# High School Mathematics Extensions/Primes/Problem Set/Solutions

### Question 1

Is there a rule to determine whether a 3-digit number is divisible by 11? If yes, derive that rule.

Solution

Let x be a 3-digit number We have

$x=100a+10b+c\!$

now

$x\equiv a+10b+c\equiv a-b+c{\pmod {11}}\!$

We can conclude a 3-digit number is divisible by 11 if and only if the sum of first and last digit minus the second is divisible by 11.

### Question 2

Show that p, p + 2 and p + 4 cannot all be primes. (p a positive integer and is great than 3)

Solution

We look at the arithmetic mod 3, then p slotted into one of three categories

1st category
$p\equiv 0{\pmod {3}}\!$
we deduce p is not prime, as it's a multiple of 3
2nd category
$p\equiv 1{\pmod {3}}\!$
$p+2\equiv 0{\pmod {3}}\!$
so p + 2 is not prime
3rd category
$p\equiv 2{\pmod {3}}\!$
$p+4\equiv 0{\pmod {3}}\!$
therefore p + 4 is not prime

Therefore p, p + 2 and p + 4 cannot all be primes.

### Question 3

Find x

${\begin{matrix}x\equiv 1^{7}+2^{7}+3^{7}+4^{7}+5^{7}+6^{7}+7^{7}\ {\pmod {7}}\\\end{matrix}}$

Solution

Notice that

$-a\equiv 7-a{\pmod {7}}\!$ .

Then

$1^{7}\equiv (7-6)^{7}\equiv (-6)^{7}\equiv -(6^{7}){\pmod {7}}\!$ .

Likewise,

$2^{7}\equiv -5^{7}{\pmod {7}}\!$

and

$3^{7}\equiv -4^{7}{\pmod {7}}\!$ .

● **TASK INSTRUCTIONS**:
A. On the prime solutions page, what rule decides whether a 3-digit number is divisible by 11?
B. Copy the prime solutions page between "We can conclude" and "great than 3)", inclusive, and switch "positive integer" to "natural number".
The material after this page isn't needed for anything here.

● **AVAILABLE DATA**:
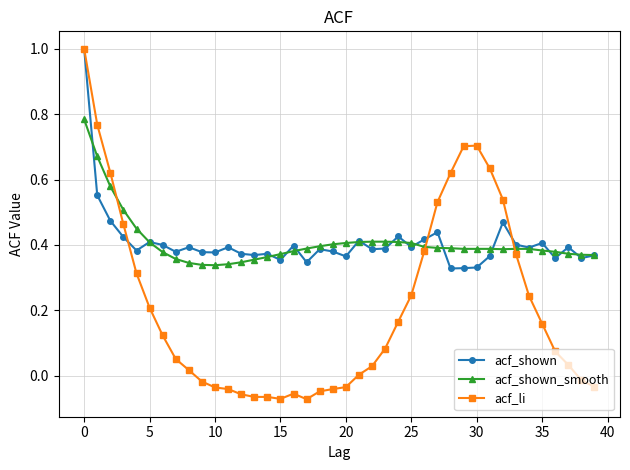

At how many categories does at least one series exceed 0?

40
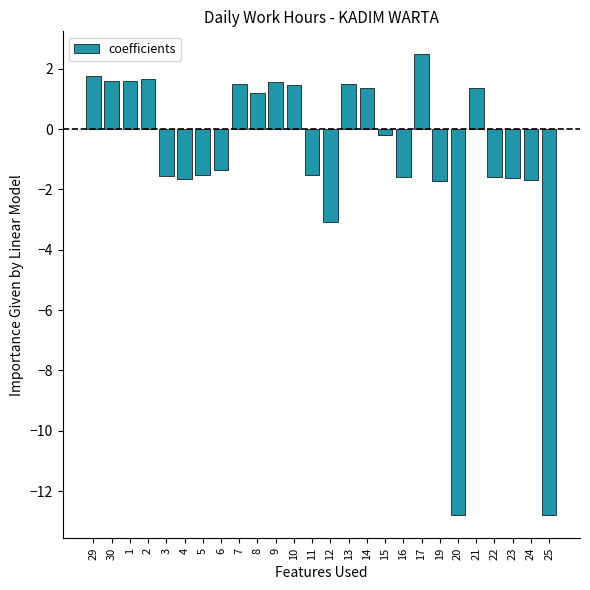

What is the label of the 16th bar from the right?

9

● **RESULTS FOR EACH TASK**:
A. A 3-digit number is divisible by 11 if and only if the sum of its first and last digits minus the second digit is divisible by 11.

B.
We can conclude a 3-digit number is divisible by 11 if and only if the sum of first and last digit minus the second is divisible by 11.

### Question 2

Show that p, p + 2 and p + 4 cannot all be primes. (p a natural number and is great than 3)